JAN AND LORRAINE     NUMBER 33


There’s a childlike delight that wraps itself around this track - a genuinely strange little song from the album GYPSY PEOPLE, released in 1969, by the American artists Jan Hendin and Lorraine Lefevre. The rest of the album is acid-tinged folk pop with a spooky Indian tribal influence going on underneath it all, but this particular track, featuring Jan’s young daughter (credited as Taki – Greek for loved one), manages to be pretty and weird and spooky all at the same time.

RIAA     SATURN SEA ORGAN


Just a short excerpt of some weird, organic sounds by Mr. Fab, from his album THE WONDERFUL WORLD OF SOUND, released 2012, a retrospective of previously released sound collages and mashups from his vast back catalogue. Saturn Sea Organ is possibly the worlds' first sound-effects mashup, combining a ‘sea organ’ (an experimental musical instrument, located in Croatia,  which plays music by way of sea waves and tubes positioned beneath large marble steps), pitch-shifted to give it melody (it says here) vs. radio emissions from the planet Saturn. You can find the whole track here 

PAUL WELLER     SLEEP OF THE SERENE/TWILIGHT


Taken from his 2012 album SONIK KICKS, an album that throws out ideas like an exuberantly cosmic Catherine wheel – Sleep Of The Serene consists of beeps, bloops and pizzicato strings followed by the 20 second verse of clanging musique concrète that makes up Twilight. Marvellous.

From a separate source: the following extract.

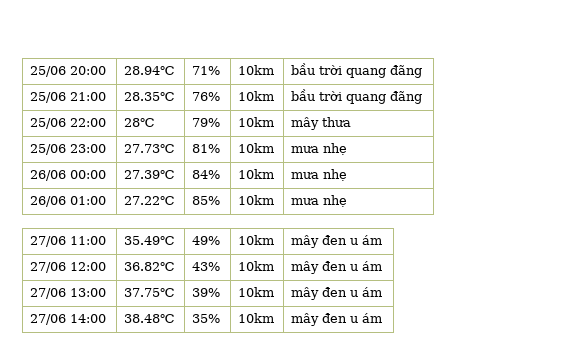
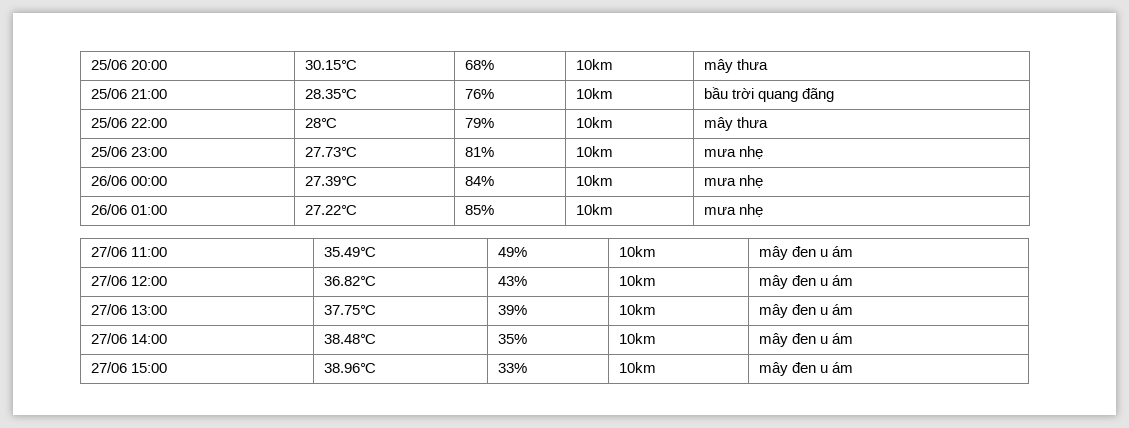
[124,66,176,75] [192,66,221,75] [238,65,275,75] [291,63,423,78] 28.94℃ | 71% | 10km | bầu trời quang đãng -> [304,60,357,70] [464,60,494,70] [575,59,613,70] [703,59,769,73] 30.15℃ | 68% | 10km | mây thưa
(383, 318) none -> [90,362,168,373] [323,363,376,373] [497,363,527,373] [618,362,656,373] [758,362,854,376] // 27/06 15:00 | 38.96℃ | 33% | 10km | mây đen u ám

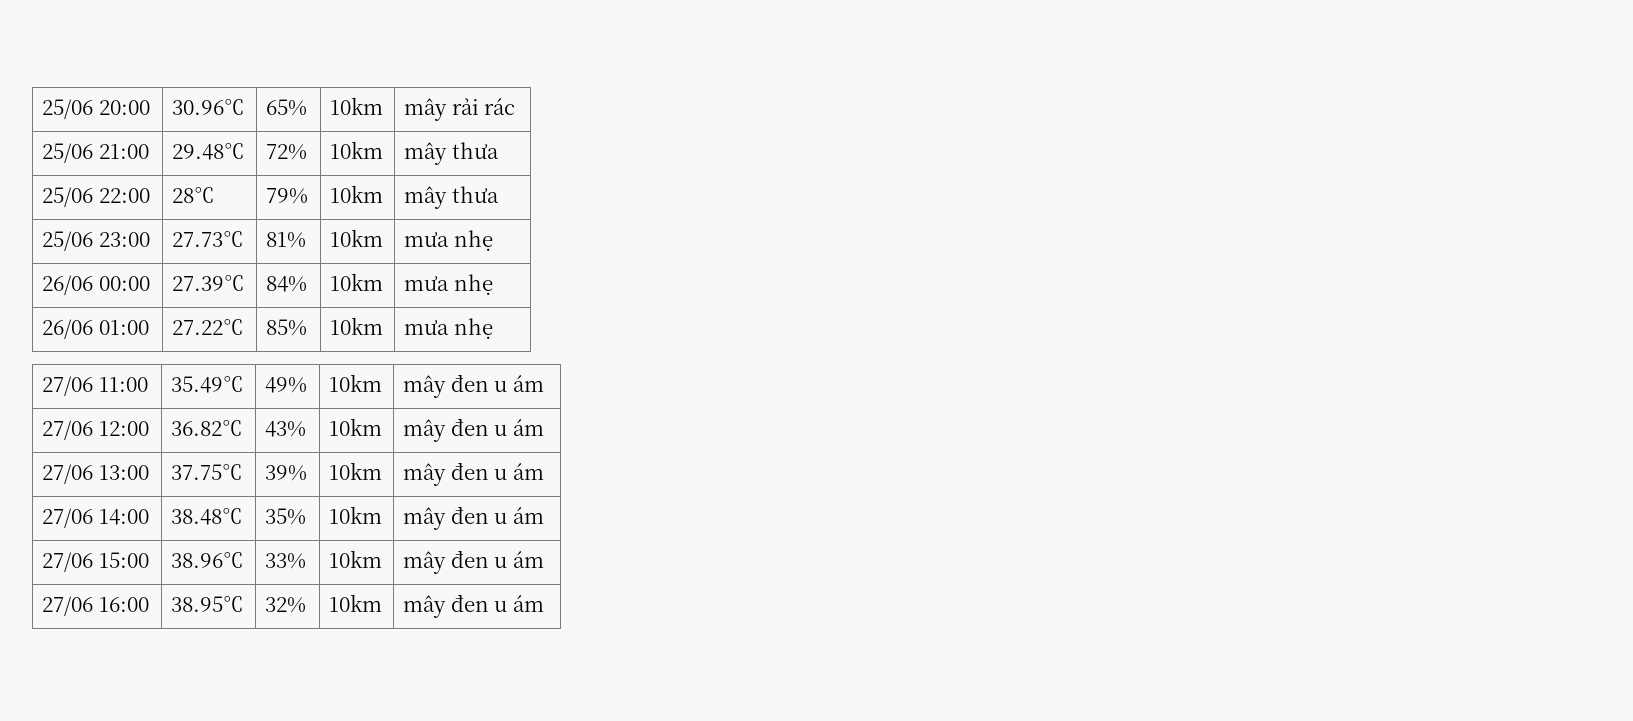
[304,60,357,70] [464,60,494,70] [575,59,613,70] [703,59,769,73] [90,88,168,99] [304,89,357,99] [464,89,494,99] [575,88,613,99] [703,87,835,102] 30.15℃ | 68% | 10km | mây thưa // 25/06 21:00 | 28.35℃ | 76% | 10km | bầu trời quang đãng -> [172,99,246,115] [266,99,308,116] [330,97,384,115] [404,98,516,121] [42,143,149,163] [172,143,246,160] [266,144,308,160] [330,141,384,159] [404,142,499,165] 30.96℃ | 65% | 10km | mây rải rác // 25/06 21:00 | 29.48℃ | 72% | 10km | mây thưa
(854, 367) none -> [42,596,149,616] [171,596,245,612] [265,597,307,613] [329,594,383,612] [403,594,544,618] // 27/06 16:00 | 38.95℃ | 32% | 10km | mây đen u ám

SUFJAN STEVENS     NOW THAT I’M OLDER


Hmm.  I’m deeply divided over this track which, now I come to consider it, is no surprise given that the album from which it’s taken, 2010’s THE AGE OF ADZ, was inspired by the work of schizophrenic outsider artist Royal Roberstson. This track seems to ache with pain and hard-earnt self-realization but this is balanced beneath a fairly attractive tune. However, listened to under suitably enhanced conditions (you know what I’m talking about) the electronically distorted voice sounds either hilariously tortured, or simply hilarious, or simply tortured; and depending what mood you’re in, will have you laughing uncontrollably or on your hands and knees scrabbling around for the controls - as such, it kind of works perfectly as the penultimate track on the show. It could only be followed by…


PINK FLOYD     JUGBAND BLUES


Syd Barrett’s farewell to Pink Floyd and the sound of a man unplugging himself from the world – with added Salvation Army band. The final track from 1968’s A SAUCERFUL OF SECRETS, of course, and the only song written by him on the album – after this, Syd disappeared and the legend took over. 


And that was Mind De-Coder 21. I thank you.